++++ Entries supplied
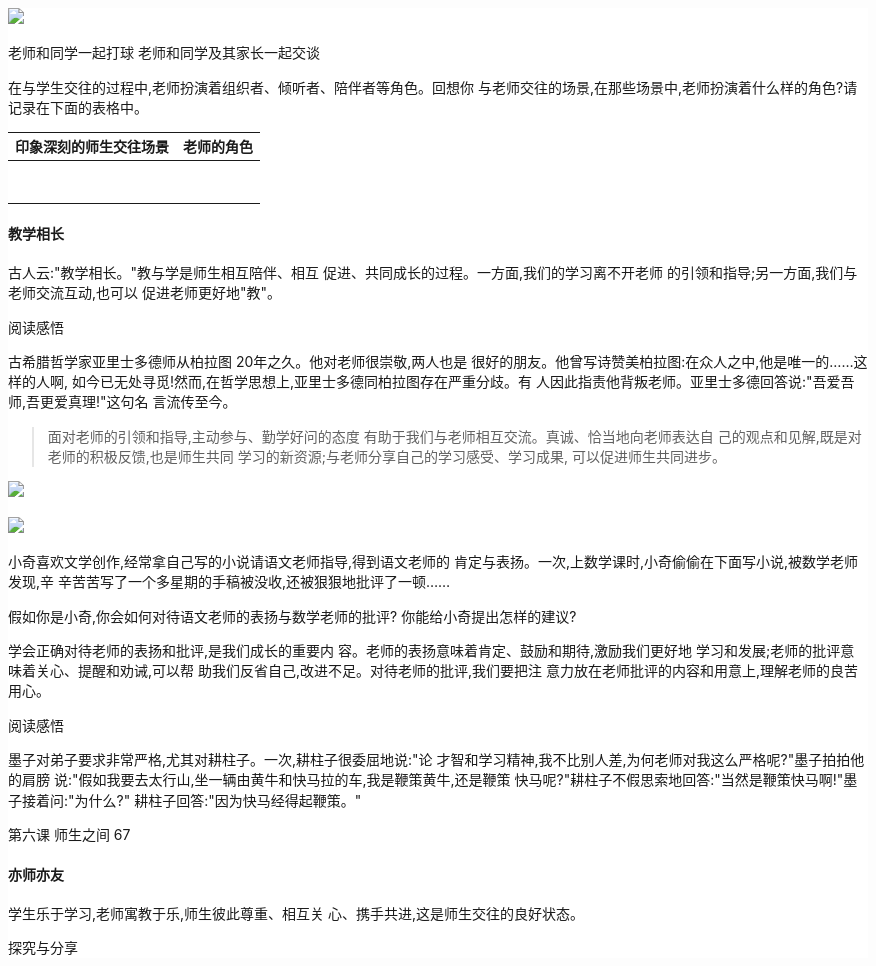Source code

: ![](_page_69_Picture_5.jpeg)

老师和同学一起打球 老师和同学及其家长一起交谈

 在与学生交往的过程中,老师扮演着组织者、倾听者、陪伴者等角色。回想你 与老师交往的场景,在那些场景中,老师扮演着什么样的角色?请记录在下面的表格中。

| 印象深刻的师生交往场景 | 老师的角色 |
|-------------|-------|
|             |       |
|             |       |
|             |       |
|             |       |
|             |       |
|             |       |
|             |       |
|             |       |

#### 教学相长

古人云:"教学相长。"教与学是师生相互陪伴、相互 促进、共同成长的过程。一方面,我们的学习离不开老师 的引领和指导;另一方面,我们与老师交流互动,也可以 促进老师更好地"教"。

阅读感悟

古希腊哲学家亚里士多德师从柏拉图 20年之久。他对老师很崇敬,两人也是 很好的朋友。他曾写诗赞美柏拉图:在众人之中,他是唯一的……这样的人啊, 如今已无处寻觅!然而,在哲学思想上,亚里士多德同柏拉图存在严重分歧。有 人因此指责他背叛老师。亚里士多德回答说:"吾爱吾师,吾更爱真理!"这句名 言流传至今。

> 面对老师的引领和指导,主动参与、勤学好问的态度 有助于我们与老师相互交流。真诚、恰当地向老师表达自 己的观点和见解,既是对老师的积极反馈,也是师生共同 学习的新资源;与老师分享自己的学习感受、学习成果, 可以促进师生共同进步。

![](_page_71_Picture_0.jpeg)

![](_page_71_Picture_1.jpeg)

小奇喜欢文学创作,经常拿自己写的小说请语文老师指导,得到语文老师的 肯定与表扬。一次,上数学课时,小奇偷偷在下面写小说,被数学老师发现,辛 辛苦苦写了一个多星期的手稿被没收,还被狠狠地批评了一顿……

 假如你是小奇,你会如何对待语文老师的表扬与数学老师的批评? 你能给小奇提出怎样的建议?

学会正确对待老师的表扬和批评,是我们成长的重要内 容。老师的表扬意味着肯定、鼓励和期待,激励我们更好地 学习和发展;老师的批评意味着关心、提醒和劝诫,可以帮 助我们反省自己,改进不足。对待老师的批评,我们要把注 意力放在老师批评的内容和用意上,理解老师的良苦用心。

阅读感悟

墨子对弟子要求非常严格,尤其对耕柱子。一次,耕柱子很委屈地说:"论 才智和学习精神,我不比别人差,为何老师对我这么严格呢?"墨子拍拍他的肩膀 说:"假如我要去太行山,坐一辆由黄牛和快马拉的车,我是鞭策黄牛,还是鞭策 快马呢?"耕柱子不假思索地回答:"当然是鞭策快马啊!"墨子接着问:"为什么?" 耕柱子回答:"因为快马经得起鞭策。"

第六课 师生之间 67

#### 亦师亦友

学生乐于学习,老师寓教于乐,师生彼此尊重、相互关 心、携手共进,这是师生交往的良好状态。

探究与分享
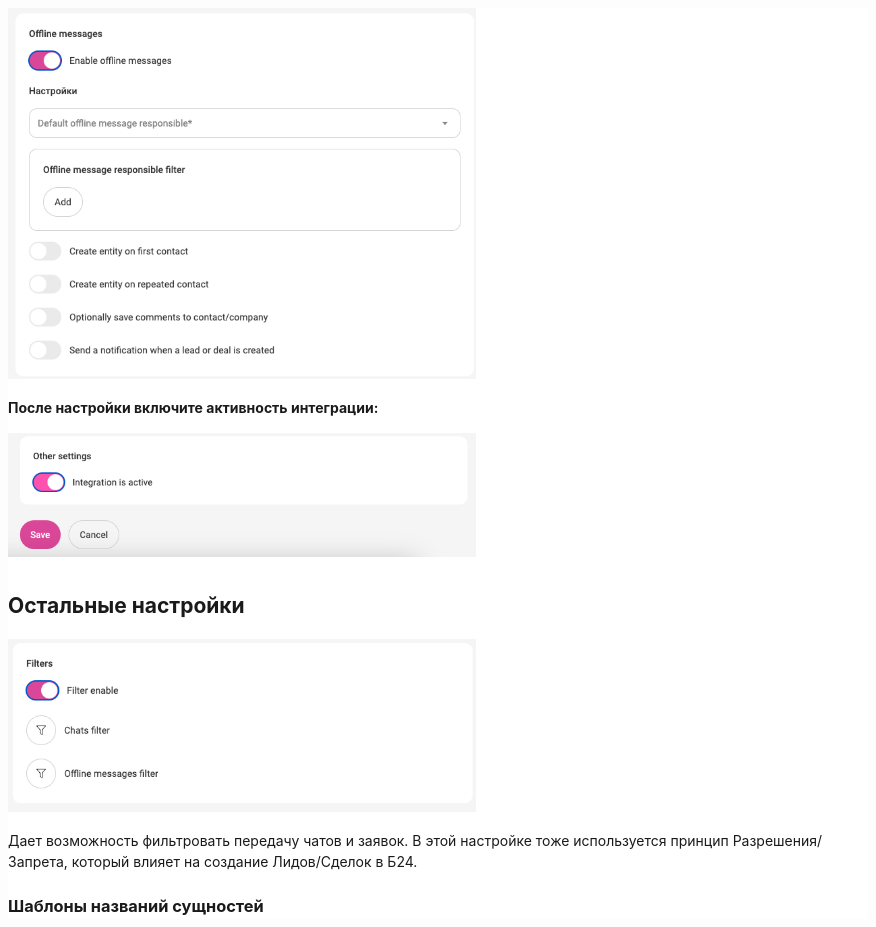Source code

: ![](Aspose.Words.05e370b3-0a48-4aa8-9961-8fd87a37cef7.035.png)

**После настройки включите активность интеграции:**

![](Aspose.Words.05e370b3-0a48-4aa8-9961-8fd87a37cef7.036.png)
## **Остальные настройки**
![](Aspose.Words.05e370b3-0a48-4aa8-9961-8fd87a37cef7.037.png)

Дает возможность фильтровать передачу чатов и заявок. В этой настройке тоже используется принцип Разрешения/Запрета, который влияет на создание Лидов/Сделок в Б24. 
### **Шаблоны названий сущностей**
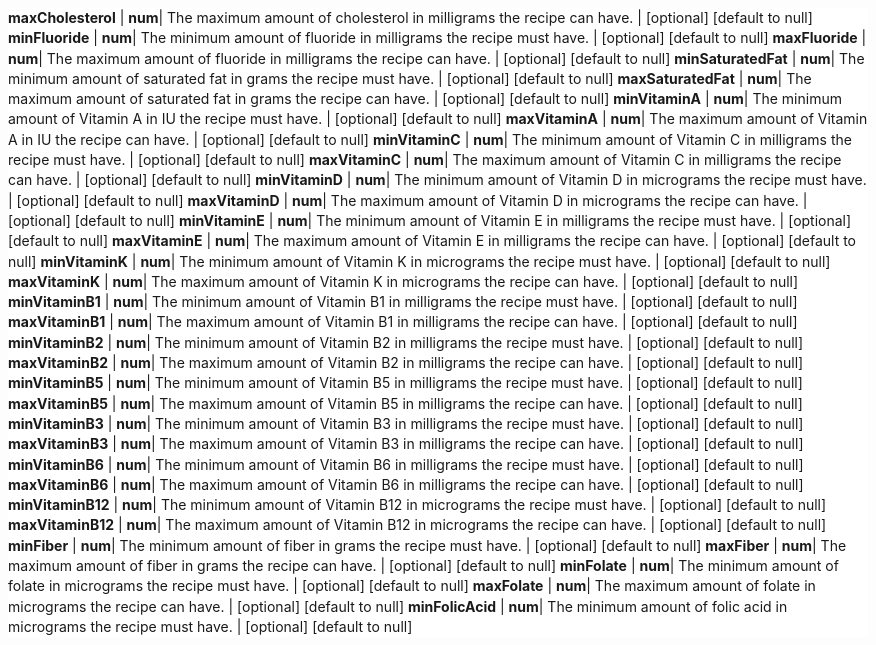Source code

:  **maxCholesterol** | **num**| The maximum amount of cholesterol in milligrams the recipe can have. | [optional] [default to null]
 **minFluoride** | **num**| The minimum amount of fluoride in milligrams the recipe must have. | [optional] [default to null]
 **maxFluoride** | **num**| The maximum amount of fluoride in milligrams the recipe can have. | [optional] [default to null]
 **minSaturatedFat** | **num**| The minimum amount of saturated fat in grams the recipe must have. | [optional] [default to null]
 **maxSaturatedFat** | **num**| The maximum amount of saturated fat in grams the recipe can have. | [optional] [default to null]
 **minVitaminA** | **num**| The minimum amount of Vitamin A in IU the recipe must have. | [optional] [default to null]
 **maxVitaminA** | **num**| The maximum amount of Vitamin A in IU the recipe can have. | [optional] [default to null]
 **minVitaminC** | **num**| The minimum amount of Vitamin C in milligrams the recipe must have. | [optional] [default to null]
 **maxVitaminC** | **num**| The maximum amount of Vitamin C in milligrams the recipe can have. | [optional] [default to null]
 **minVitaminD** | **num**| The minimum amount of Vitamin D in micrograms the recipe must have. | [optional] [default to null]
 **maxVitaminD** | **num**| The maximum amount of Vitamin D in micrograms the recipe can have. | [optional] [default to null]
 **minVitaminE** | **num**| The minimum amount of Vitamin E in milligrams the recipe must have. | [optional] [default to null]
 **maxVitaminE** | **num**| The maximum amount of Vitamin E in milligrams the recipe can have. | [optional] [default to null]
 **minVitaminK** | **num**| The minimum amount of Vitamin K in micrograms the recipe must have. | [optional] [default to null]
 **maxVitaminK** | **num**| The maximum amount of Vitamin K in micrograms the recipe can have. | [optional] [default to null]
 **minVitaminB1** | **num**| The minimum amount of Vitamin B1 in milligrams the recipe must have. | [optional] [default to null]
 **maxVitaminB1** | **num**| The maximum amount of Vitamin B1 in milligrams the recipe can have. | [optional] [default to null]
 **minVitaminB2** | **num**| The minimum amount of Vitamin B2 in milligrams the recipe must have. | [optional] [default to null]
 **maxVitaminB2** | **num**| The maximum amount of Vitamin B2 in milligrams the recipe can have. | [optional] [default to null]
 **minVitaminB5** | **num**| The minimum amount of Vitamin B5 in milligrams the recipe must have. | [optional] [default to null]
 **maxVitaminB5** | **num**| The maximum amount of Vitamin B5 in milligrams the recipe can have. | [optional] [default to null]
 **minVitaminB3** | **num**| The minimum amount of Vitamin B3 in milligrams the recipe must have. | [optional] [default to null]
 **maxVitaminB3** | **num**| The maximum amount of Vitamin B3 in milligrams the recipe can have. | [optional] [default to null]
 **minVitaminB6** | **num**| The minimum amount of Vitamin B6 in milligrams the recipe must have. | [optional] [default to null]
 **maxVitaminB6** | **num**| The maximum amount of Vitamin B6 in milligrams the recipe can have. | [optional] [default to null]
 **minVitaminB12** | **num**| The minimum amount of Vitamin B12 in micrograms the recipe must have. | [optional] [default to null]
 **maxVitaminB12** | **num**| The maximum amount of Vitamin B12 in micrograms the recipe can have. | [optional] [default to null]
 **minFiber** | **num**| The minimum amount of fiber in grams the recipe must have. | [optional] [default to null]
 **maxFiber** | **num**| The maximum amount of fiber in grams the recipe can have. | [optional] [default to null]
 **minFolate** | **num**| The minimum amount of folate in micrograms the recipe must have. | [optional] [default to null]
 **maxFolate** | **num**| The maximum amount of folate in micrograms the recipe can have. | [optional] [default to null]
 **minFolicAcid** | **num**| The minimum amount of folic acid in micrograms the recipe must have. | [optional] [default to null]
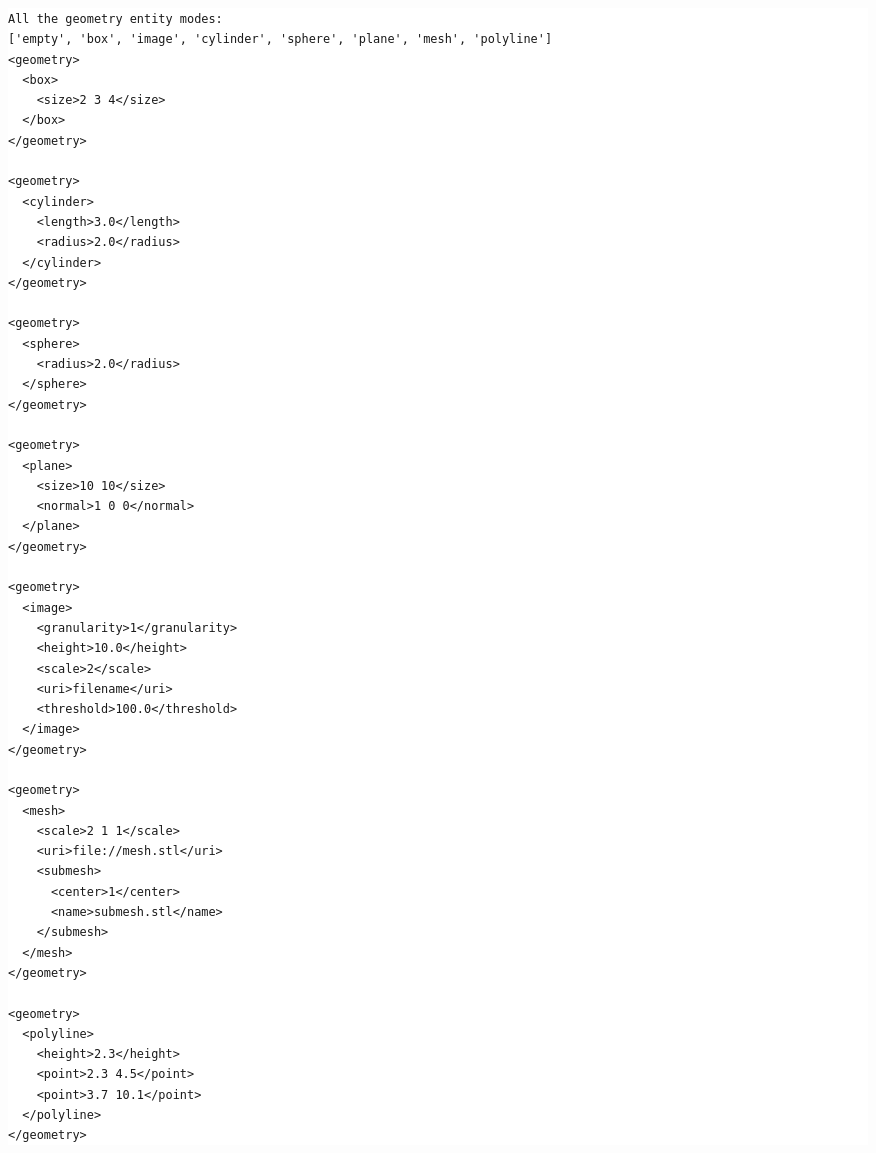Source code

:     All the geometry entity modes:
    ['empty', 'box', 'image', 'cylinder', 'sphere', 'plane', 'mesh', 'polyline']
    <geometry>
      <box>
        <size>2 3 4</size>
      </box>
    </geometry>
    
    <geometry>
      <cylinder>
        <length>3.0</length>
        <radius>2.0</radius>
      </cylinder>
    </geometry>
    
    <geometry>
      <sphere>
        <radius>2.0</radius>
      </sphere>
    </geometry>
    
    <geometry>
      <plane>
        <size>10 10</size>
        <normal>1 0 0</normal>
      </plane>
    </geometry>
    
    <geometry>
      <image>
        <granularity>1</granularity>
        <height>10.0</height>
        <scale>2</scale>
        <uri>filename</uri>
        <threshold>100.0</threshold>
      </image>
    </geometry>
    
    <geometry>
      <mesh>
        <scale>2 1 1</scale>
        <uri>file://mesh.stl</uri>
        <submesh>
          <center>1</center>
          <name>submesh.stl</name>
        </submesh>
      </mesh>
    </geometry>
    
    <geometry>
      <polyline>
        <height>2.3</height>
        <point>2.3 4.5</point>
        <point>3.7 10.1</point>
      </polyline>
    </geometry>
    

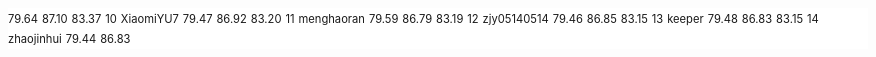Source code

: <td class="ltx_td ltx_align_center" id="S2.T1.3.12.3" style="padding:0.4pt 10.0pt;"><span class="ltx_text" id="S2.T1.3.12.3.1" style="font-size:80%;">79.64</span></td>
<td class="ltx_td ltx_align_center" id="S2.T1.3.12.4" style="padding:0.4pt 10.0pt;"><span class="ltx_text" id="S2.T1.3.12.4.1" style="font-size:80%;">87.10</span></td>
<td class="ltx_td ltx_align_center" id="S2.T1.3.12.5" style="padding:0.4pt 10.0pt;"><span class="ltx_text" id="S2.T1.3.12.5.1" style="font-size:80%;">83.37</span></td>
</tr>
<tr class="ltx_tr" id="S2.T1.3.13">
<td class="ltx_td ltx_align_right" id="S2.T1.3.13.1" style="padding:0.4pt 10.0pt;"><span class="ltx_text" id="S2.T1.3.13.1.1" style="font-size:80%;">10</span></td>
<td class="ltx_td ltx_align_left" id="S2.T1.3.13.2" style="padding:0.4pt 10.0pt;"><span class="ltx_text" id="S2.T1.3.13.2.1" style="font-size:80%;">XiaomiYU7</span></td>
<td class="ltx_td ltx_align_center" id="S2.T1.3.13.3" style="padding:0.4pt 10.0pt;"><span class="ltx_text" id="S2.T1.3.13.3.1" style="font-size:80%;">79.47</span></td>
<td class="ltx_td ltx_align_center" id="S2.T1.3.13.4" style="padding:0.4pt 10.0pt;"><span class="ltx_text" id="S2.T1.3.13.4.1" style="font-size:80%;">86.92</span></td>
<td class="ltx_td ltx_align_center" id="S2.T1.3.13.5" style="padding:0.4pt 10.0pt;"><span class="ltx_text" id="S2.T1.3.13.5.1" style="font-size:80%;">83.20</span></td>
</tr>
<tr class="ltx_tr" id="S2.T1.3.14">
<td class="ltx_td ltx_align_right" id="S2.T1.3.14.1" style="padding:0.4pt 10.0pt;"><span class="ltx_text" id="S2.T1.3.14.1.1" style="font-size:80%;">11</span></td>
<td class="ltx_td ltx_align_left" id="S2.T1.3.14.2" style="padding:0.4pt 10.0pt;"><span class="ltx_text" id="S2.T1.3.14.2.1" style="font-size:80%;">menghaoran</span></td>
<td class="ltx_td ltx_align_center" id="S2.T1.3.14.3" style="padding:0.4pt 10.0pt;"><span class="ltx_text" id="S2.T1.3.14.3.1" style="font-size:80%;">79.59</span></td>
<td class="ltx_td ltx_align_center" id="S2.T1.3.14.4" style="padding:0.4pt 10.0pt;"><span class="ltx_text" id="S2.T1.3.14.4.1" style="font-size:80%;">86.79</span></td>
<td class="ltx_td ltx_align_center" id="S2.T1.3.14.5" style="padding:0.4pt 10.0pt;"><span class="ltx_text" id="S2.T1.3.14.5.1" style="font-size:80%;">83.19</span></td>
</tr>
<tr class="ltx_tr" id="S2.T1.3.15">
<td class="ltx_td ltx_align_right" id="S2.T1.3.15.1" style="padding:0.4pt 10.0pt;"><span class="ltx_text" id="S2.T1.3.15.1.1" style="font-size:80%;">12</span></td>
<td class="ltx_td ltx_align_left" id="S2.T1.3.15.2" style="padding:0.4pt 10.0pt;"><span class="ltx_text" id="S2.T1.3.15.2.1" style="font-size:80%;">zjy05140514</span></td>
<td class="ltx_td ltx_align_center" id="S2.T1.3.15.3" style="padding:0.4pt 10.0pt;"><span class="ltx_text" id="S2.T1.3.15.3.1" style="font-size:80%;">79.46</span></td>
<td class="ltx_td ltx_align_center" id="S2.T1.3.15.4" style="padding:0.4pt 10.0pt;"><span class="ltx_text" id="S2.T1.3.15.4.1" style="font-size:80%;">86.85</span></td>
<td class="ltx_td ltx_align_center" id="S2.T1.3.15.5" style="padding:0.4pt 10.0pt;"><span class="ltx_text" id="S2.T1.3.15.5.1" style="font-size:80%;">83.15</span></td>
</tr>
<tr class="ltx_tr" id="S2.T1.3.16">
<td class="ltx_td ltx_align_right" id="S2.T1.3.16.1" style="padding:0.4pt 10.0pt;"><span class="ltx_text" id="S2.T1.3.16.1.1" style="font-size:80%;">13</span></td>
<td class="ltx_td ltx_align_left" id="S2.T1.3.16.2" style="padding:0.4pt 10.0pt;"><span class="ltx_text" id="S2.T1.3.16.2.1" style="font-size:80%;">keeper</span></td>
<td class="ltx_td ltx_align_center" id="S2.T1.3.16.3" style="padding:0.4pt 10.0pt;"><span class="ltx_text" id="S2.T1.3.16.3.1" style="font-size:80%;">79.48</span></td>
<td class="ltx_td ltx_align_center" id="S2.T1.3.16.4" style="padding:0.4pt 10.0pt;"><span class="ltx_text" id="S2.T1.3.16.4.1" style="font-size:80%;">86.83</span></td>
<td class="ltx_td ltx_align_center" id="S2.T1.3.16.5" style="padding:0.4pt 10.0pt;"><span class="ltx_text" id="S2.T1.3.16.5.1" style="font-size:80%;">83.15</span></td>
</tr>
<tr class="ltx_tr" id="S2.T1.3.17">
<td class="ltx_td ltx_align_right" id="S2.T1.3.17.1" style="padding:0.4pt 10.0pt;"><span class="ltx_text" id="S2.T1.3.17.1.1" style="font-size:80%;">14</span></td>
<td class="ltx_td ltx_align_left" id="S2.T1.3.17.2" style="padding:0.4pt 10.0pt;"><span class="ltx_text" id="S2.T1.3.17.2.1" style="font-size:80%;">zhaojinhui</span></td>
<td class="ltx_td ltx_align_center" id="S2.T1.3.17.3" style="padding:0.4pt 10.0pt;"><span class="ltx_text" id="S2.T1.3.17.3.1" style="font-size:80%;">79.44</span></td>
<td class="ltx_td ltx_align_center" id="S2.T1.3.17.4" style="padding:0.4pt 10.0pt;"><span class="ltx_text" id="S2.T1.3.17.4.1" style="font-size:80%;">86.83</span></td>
++++++++
* Task statement
Please change every "阅读感悟" to "读一读" in the stretch of lines from the start through the line containing "включите активность интеграции:**", leaving everything else untouched. Omit the pictures from your answer.

* Worked solution
Source code

: ![](_page_69_Picture_5.jpeg)

老师和同学一起打球 老师和同学及其家长一起交谈

 在与学生交往的过程中,老师扮演着组织者、倾听者、陪伴者等角色。回想你 与老师交往的场景,在那些场景中,老师扮演着什么样的角色?请记录在下面的表格中。

| 印象深刻的师生交往场景 | 老师的角色 |
|-------------|-------|
|             |       |
|             |       |
|             |       |
|             |       |
|             |       |
|             |       |
|             |       |
|             |       |

#### 教学相长

古人云:"教学相长。"教与学是师生相互陪伴、相互 促进、共同成长的过程。一方面,我们的学习离不开老师 的引领和指导;另一方面,我们与老师交流互动,也可以 促进老师更好地"教"。

读一读

古希腊哲学家亚里士多德师从柏拉图 20年之久。他对老师很崇敬,两人也是 很好的朋友。他曾写诗赞美柏拉图:在众人之中,他是唯一的……这样的人啊, 如今已无处寻觅!然而,在哲学思想上,亚里士多德同柏拉图存在严重分歧。有 人因此指责他背叛老师。亚里士多德回答说:"吾爱吾师,吾更爱真理!"这句名 言流传至今。

> 面对老师的引领和指导,主动参与、勤学好问的态度 有助于我们与老师相互交流。真诚、恰当地向老师表达自 己的观点和见解,既是对老师的积极反馈,也是师生共同 学习的新资源;与老师分享自己的学习感受、学习成果, 可以促进师生共同进步。

![](_page_71_Picture_0.jpeg)

![](_page_71_Picture_1.jpeg)

小奇喜欢文学创作,经常拿自己写的小说请语文老师指导,得到语文老师的 肯定与表扬。一次,上数学课时,小奇偷偷在下面写小说,被数学老师发现,辛 辛苦苦写了一个多星期的手稿被没收,还被狠狠地批评了一顿……

 假如你是小奇,你会如何对待语文老师的表扬与数学老师的批评? 你能给小奇提出怎样的建议?

学会正确对待老师的表扬和批评,是我们成长的重要内 容。老师的表扬意味着肯定、鼓励和期待,激励我们更好地 学习和发展;老师的批评意味着关心、提醒和劝诫,可以帮 助我们反省自己,改进不足。对待老师的批评,我们要把注 意力放在老师批评的内容和用意上,理解老师的良苦用心。

读一读

墨子对弟子要求非常严格,尤其对耕柱子。一次,耕柱子很委屈地说:"论 才智和学习精神,我不比别人差,为何老师对我这么严格呢?"墨子拍拍他的肩膀 说:"假如我要去太行山,坐一辆由黄牛和快马拉的车,我是鞭策黄牛,还是鞭策 快马呢?"耕柱子不假思索地回答:"当然是鞭策快马啊!"墨子接着问:"为什么?" 耕柱子回答:"因为快马经得起鞭策。"

第六课 师生之间 67

#### 亦师亦友

学生乐于学习,老师寓教于乐,师生彼此尊重、相互关 心、携手共进,这是师生交往的良好状态。

探究与分享
Source code

: ![](Aspose.Words.05e370b3-0a48-4aa8-9961-8fd87a37cef7.035.png)

**После настройки включите активность интеграции:**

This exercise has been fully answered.